O dia que os gestores de carreira do Ministério do Trabalho, em Brasilia, deixarem de fazer politica partidária ou forem responsabilizados por por suas gestões inconsequente, certamente começaremos a ter um diminuição nessa chaga que o trabalho escravo no Brasil.
É lamentável saber que pessoas como esse fazendeiro confessam o crime explicitamente "Antes, moravam em barracos, poderia até não ter um banheiro de alvenaria, mas eles tinham algo. Agora não vão ter onde morar. E nem o que comer”, e mesmo assim ficam praticamente impunes, pois, em breve estará escravizando outras pessoas. Leis devem mudar.
Proposta de Emenda Constitucional 438, a PEC do Trabalho Escravo
Para aprovar uma PEC como essa, o precisa parar de colocar coronéis e jagunços nos legislativos, executivos e judiciários!

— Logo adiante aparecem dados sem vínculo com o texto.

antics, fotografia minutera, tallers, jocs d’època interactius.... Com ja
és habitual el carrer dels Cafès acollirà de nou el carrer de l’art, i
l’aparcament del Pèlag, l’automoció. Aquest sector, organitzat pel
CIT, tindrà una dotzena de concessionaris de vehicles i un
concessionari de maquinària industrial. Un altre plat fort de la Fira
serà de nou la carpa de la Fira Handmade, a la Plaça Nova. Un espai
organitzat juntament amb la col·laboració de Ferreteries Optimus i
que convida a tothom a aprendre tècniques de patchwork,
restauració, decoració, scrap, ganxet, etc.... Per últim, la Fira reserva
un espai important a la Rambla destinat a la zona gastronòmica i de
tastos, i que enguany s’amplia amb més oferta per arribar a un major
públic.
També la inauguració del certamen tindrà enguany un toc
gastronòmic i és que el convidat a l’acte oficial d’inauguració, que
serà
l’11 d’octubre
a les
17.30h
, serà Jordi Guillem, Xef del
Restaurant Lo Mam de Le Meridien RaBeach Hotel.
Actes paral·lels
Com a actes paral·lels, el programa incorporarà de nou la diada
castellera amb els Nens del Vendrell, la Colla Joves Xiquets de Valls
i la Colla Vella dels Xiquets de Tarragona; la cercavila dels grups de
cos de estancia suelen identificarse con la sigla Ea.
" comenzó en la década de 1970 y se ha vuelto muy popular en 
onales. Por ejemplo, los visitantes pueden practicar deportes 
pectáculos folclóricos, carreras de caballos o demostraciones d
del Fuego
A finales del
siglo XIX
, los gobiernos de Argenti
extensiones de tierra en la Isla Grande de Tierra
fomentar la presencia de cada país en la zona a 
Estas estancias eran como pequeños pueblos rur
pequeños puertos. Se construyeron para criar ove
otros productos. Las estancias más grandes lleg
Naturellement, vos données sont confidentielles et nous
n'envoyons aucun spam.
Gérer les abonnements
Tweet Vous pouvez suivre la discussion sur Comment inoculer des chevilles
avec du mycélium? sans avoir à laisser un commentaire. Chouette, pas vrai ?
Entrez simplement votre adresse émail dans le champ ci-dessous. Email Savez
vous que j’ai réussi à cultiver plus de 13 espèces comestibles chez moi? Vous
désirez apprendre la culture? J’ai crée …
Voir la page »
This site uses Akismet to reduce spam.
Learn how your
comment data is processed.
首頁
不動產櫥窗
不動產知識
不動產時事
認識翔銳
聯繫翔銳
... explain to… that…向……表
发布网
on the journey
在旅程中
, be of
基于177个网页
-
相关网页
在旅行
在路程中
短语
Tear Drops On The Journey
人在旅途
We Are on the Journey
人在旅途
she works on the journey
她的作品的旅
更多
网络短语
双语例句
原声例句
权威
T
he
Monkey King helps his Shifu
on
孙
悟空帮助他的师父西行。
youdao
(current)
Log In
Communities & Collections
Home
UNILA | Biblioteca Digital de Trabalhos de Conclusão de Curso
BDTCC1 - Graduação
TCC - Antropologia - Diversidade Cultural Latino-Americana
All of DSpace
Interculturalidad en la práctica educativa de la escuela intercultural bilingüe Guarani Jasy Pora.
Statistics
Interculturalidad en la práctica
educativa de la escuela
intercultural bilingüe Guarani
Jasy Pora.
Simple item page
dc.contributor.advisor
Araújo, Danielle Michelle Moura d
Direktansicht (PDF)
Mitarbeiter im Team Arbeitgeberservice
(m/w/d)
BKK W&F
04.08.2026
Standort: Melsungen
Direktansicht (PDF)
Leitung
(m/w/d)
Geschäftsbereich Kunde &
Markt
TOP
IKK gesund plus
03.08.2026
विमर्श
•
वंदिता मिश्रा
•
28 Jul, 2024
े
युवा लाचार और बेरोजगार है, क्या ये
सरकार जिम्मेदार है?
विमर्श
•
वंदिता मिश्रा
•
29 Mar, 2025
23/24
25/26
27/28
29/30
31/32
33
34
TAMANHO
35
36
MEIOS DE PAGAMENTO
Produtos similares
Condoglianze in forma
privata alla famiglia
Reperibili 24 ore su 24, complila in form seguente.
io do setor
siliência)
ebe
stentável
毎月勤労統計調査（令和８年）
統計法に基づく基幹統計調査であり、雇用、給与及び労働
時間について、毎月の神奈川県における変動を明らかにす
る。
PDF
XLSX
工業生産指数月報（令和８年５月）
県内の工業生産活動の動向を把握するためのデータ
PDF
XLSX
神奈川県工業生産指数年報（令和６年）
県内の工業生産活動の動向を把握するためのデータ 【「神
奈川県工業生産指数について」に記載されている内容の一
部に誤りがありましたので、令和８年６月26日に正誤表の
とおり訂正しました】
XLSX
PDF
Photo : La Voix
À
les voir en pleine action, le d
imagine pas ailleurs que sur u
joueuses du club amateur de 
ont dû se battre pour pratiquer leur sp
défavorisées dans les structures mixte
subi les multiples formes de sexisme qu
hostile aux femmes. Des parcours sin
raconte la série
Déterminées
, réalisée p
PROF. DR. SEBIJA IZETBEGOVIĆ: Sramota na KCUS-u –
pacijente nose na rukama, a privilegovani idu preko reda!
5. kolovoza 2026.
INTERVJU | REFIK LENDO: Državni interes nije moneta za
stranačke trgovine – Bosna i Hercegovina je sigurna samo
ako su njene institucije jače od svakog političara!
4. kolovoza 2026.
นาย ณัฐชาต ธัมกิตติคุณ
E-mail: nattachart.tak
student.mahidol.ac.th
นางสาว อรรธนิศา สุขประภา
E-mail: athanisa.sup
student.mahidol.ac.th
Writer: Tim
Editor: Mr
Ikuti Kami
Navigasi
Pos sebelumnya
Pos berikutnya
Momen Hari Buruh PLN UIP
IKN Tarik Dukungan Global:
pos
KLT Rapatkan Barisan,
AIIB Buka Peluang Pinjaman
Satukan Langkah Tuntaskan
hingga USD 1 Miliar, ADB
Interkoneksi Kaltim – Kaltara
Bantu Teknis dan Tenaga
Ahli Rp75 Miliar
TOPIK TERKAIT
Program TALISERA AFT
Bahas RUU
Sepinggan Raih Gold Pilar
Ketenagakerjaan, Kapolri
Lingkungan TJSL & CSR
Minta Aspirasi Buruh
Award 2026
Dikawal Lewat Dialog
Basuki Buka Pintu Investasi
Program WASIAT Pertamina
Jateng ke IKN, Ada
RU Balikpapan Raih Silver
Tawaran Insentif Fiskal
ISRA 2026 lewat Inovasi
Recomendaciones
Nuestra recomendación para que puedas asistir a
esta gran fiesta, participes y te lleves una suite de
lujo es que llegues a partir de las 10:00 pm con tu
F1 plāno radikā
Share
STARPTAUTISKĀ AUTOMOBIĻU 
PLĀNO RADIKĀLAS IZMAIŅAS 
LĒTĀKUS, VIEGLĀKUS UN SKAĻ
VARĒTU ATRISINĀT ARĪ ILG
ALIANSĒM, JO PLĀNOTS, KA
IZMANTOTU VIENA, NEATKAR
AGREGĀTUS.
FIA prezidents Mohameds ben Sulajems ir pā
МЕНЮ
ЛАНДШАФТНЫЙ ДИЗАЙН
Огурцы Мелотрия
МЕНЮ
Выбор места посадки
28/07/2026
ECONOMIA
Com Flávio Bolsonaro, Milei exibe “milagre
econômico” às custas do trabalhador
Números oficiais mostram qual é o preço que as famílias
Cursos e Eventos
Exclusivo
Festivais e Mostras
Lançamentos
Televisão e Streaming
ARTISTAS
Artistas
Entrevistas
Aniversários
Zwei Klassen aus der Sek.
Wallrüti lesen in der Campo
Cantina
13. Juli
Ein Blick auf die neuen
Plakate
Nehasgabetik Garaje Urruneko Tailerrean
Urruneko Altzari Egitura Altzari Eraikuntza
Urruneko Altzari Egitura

O Governo do Estado deveria expulsar esses forasteiros que vem de fora grilam terras de paraenses e os escravizam explorando nossa riqueza maior: nossa floresta.
Conheço as figuras, a fazenda é só um nome, nada produz, as terras são usadas para elaboração de projetos de manejo e a venda dos creditos florestais fomentando o desmatamento ilegal o que lhes rende milhoes de reais de faturamento, enquanto não for proibida a venda de creditos florestais a situação dos desmatamentos não muda.
há mais de 30 anos que exploram aquelas terras e os pobres trabaladores que vivem na região, que bom que desta vez se deram mal, e ainda são abusados tentando justificar seus crimes, mas é bom voltar até lã daqui a tres meses para ver se a situação não é a mesma.